The ALR is overseen by the Agricultural Land Commission with a mandate to protect the scarce supply of agricultural land in the province.
At council on Monday, Nov. 25, mayor and councillors discussed documents from the District of North Saanich that brought up that district's concerns with the lack of consultation on the potential changes to the ALR.
Included in the documents was a report from BC Food Systems Network which noted the changes represent a major shift in policy from the province. Minister Bill Bennett has targeted the ALR and ALC as part of the Core Review, which he is responsible for.
“There are potentially some changes coming and it’s not exactly clear what those changes are,” Mayor Wayne Stetski said. “But there’s been a lot of concern expressed around the province about the future of protecting agriculture land in the province.”
Coun. Sharon Cross said she had some real concern after reading through the correspondence documents and the potential consequences it could have on faming in B.C.
“At the UBCM, municipalities all across B.C. unanimously supported the return of the farm gate sales,” Cross said. “Also our farmer’s market has an economic impact of over $1 million yearly.”
Cross wanted council to consider a motion.
“A number of municipalities are also expressing considerable concern and have put forward some resolutions,” she said. “The response time concluded in October 2013, however by the time of the announcement, one hearing had already taken place. So consultation around the province has not been very widely engaging.”
CAO Staudt said he didn’t know what the time limit was to get input to the province on this issue or how fast it is moving on these changes.
“I have not seen anything other than this come forward as to any implementation date of any of those changes,” Staudt said.

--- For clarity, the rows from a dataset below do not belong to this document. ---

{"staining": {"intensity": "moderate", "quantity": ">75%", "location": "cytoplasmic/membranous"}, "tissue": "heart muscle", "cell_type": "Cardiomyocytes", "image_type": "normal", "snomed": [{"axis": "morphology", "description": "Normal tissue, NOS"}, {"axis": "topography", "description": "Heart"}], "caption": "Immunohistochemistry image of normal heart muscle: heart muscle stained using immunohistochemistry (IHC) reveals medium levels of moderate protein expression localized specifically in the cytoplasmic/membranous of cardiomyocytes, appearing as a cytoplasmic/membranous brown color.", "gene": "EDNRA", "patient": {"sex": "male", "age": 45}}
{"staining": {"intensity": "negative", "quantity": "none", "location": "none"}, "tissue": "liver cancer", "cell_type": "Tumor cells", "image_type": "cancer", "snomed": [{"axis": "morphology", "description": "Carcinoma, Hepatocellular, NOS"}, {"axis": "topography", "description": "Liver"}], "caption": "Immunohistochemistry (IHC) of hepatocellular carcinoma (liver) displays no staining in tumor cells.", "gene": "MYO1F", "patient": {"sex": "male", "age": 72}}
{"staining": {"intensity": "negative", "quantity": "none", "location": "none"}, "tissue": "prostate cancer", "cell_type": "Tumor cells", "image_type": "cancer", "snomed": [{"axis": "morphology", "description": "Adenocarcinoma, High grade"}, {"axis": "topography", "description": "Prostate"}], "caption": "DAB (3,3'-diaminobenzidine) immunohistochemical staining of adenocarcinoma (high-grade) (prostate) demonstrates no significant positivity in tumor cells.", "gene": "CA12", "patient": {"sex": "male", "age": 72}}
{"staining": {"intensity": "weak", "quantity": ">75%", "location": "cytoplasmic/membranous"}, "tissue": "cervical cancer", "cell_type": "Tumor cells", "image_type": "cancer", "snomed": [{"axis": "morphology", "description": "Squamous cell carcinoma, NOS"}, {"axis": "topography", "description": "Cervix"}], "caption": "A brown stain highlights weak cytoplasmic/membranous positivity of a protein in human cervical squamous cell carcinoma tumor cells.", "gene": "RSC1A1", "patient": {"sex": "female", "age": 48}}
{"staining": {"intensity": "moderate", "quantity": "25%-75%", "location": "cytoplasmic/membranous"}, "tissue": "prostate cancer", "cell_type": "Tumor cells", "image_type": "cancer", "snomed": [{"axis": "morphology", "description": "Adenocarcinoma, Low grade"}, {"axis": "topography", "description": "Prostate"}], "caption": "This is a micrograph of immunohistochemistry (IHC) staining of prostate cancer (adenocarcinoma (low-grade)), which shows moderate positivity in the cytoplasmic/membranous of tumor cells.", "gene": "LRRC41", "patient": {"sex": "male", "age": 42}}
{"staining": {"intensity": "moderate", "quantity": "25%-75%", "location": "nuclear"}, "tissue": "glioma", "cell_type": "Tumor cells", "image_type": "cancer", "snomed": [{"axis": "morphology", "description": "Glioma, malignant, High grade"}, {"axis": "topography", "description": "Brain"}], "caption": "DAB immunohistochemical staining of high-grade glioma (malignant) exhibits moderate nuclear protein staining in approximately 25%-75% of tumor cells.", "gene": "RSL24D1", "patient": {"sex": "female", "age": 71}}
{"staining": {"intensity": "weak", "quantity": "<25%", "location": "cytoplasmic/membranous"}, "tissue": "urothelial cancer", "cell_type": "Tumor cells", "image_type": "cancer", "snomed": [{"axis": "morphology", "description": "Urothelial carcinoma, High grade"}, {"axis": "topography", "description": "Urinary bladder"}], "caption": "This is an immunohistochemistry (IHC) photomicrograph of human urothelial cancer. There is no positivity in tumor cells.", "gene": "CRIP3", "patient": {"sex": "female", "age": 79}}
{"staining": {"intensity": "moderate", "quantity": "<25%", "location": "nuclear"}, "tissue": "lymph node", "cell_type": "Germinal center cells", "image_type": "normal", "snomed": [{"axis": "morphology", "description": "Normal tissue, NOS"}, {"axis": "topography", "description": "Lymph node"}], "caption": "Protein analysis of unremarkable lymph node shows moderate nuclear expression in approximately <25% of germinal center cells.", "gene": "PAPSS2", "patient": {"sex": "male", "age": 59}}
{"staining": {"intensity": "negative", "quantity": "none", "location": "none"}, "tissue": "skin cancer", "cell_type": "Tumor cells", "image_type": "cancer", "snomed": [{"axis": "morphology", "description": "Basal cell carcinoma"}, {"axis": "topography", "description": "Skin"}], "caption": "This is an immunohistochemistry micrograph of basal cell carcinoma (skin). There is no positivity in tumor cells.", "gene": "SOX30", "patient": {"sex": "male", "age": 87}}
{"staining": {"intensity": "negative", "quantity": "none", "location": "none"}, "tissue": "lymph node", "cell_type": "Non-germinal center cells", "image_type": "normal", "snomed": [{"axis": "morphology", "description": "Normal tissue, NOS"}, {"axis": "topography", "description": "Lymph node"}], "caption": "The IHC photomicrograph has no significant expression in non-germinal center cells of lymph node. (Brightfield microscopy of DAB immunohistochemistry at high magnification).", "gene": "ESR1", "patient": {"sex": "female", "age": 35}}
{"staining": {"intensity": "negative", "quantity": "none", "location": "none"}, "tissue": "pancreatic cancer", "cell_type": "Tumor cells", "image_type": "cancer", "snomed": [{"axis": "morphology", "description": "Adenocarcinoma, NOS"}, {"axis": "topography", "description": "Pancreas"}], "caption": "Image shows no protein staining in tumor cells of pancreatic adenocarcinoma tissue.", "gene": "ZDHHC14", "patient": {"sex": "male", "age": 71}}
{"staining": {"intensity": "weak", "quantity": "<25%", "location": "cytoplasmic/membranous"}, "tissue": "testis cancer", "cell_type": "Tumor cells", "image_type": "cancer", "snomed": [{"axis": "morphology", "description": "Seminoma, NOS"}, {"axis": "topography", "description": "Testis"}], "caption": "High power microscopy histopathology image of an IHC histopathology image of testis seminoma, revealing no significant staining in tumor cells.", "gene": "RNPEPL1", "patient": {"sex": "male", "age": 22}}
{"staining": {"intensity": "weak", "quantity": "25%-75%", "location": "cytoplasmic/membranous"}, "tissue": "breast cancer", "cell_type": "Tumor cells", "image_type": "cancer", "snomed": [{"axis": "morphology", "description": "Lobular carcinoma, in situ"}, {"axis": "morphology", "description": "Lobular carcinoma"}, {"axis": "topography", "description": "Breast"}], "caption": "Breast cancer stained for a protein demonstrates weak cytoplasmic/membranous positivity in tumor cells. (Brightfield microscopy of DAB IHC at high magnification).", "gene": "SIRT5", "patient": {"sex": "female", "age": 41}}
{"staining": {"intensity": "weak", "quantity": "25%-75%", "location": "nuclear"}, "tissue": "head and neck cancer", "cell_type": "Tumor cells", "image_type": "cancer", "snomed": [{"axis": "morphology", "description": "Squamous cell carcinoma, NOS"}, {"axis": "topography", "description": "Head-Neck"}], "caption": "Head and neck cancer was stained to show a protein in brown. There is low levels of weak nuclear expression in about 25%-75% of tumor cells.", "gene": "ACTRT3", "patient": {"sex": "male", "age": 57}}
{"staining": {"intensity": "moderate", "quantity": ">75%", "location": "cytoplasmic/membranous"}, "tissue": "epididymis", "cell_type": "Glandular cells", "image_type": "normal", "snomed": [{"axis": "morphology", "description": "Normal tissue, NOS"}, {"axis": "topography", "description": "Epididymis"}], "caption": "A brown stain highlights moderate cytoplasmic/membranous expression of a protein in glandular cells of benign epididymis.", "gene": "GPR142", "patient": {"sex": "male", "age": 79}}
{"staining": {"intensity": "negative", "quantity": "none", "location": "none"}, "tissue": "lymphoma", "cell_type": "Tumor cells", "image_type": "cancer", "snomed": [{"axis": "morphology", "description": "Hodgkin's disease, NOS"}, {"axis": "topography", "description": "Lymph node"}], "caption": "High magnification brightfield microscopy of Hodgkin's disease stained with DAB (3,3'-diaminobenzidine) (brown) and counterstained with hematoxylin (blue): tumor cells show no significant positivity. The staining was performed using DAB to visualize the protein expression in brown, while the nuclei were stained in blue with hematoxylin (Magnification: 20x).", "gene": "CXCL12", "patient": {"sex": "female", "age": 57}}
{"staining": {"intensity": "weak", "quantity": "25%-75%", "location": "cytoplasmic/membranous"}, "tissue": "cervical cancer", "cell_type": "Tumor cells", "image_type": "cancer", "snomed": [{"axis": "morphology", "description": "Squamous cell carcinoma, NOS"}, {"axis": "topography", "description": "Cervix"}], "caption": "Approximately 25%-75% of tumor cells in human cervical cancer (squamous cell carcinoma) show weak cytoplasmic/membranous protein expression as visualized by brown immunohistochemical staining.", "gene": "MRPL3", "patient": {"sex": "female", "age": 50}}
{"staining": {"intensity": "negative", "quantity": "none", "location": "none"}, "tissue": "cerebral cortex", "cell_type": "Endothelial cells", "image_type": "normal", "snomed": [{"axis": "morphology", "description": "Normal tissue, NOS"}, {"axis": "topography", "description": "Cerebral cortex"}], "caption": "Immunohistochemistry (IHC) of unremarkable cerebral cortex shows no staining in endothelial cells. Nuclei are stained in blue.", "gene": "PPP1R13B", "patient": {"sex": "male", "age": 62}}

Coun. Denise Pallesen wanted more information on the timeline. Coun. Diana J. Scott agreed and asked to wait on a motion.
“I appreciate the need to look into the matter more, but we’re only one side here and we have an MLA here who’s probably very well versed in why the province has decided what it’s decided and the ramifications for our area in particular, which is most important to us.”
Scott said having information from Minister Bennett or his office in their next council package would help make a more balanced decision.
Coun. Gerry Warner agreed and wanted to hear more from the government side before commenting.
Stetski said from his perspective it is a confusing process.
“Absolutely the agricultural land reserve is critical to the future of our province,” Stetski said. “I think the Agricultural Land Commission has been doing a great job the last couple of years of protecting agricultural land. The (ALR) does need to be reviewed provincially to make sure the land that’s in the ALR is the right land — I do believe there is some wrong land in the ALR.”
Stetski agreed that requesting information from Bennett was likely the best option.
Coun. Bob Whetham has been involved with the ALR since its implementation in the early 70s and said it’s been a checkered history.
“I think the intent has always been good, but sometimes the execution has fallen a bit short,” Whetham said. “I’m fully supportive of an initiative that recognizes the importance of agriculture, but there are a couple of pieces that are missing out of the equation. I think they’ve been ignored all the way through.”
Whetham said, for instance, as long as there is a financial inequity to the land owner having land in the ALR, there will be a strong incentive to take it out. He said a system that actually compensates land owners reasonably for having the ALR regulations put on their property is needed.
Whetham said he’s seen the biggest squabbles over land that is of poor quality, while some good agricultural land has been taken out.